Analytic expession for the width of a wavelet

1. Mar 18, 2010

nkinar

Hello--

I've been working with a time-domain function to calculate the Ricker (Mexican Hat) wavelet for $$-0.2 \leq t \leq 0.2$$. This function is given as $$s(t)$$:

$$s(t) = \left( 1 - \frac{1}{2} \omega_0^2 t^2 \right) \mbox{exp} \left ( -\frac{1}{4} \omega_0^2 t^2 \right )$$

In the equation above, $$t$$ is time (s), and $$\omega_0$$ is the angular frequency (1/s).

What I would like to do is find an analytical expression to determine the width of this wavelet, which is the time between the two side-lobes of the wavelet. The wavelet consists of a maximum value at $$t = 0$$, and the side-lobes are situated on either side. I think that it is a very pretty wavelet.

I am wondering if it would be possible to do this type of calculation in the frequency domain.

A paper that I am reading informs me that the width $$w$$ of the Ricker wavelet is

$$w = \sqrt(6) / \pi / f0$$

where $$f0$$ is the peak frequency (Hz) of the wavelet. However, I am uncertain as to how this expression is derived.

2. Mar 18, 2010

hamster143

By differentiating s with respect to t, you find that locations of secondary peaks are

$$t = \pm \sqrt{6} / \omega_0$$

and width is obviously $w = 2t$.

Assuming that $\omega_0$ is the peak angular frequency of the wavelet (that is the conventional notation; this can probably be proved if you compute the Fourier transform of s), $f_0 = \omega_0 / 2\pi$, whence you get the result you need.

3. Mar 18, 2010

nkinar

Hello hamster143--

Yes, $$\omega_0$$ is the peak angular frequency of the wavelet.

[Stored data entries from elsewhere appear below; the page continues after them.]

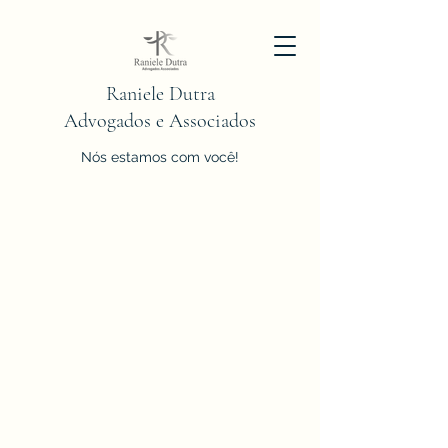
Raniele Dutra
Advogados e Associados
Nós estamos com você!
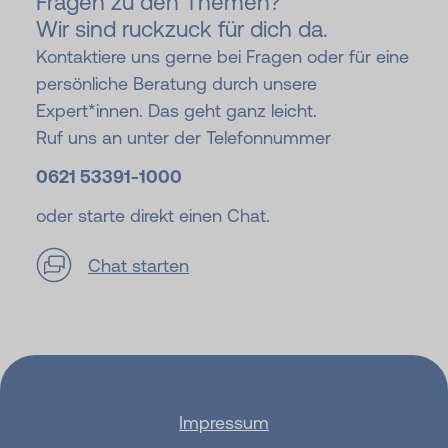
Fragen zu den Themen?
Wir sind ruckzuck für dich da.
Kontaktiere uns gerne bei Fragen oder für eine
persönliche Beratung durch unsere
Expert*innen. Das geht ganz leicht.
Ruf uns an unter der Telefonnummer
0621 53391-
1000
oder starte direkt einen Chat.
Chat starten
Impressum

Let me add to the discussion here on this thread. Following your procedure, to obtain the locations of the secondary peaks, I take the derivative of $$s(t)$$:

$$s'(t) = \frac{1}{4} \mbox{exp} \left( -\frac{1}{4} \omega_0^2 t^2 \right) \omega_0^2 t \left( \omega_0^2 t^2 - 6 \right)$$

Then by finding the roots of $$s'(t) = 0$$, it follows that:

$$t = \pm \frac{\sqrt{6}}{\omega_0}$$

Since

$$w = 2t$$

$$\omega_0 = 2 \pi f_0$$

So

$$w = \frac{ \sqrt{6}}{\pi f_0}$$

Now I have one more lingering question.

As $$t \rightarrow \infty$$ and $$t \rightarrow -\infty$$ beyond the secondary peaks, it is apparent that $$s(t) \rightarrow 0$$. How might I analytically find the turning point of the curve when

$$s(t) \approx 0$$

Does this point have an actual name in the terminology of wavelets?

4. Mar 18, 2010

hamster143

I'm not sure I understand this question.

5. Mar 18, 2010

nkinar

Thank you very much for your response!

Hmm, well...I don't think that I'm phrasing this question very well.

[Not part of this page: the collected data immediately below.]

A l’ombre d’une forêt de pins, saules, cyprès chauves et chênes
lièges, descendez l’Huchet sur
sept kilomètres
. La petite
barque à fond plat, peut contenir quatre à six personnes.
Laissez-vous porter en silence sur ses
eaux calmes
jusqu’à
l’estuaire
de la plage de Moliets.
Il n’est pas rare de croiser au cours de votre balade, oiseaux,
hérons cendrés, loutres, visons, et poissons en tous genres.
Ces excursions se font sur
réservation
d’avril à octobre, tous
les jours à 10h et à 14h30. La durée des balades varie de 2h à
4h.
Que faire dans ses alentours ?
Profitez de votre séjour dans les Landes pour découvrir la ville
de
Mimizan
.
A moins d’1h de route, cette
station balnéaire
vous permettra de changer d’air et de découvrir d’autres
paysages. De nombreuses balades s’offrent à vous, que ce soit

A plot of $$s(t)$$ will taper off beyond the secondary peaks. That is, the curve of $$s(t)$$ will approach zero. What I would like to do is to analytically find the location where the curve becomes close to zero.

For $$s(t)$$ as given above, this occurs near $$t = \pm 0.02$$, on the interval $$-0.2 \leq t \leq 0.2$$, with $$\omega_0 = 2 \pi (50)$$.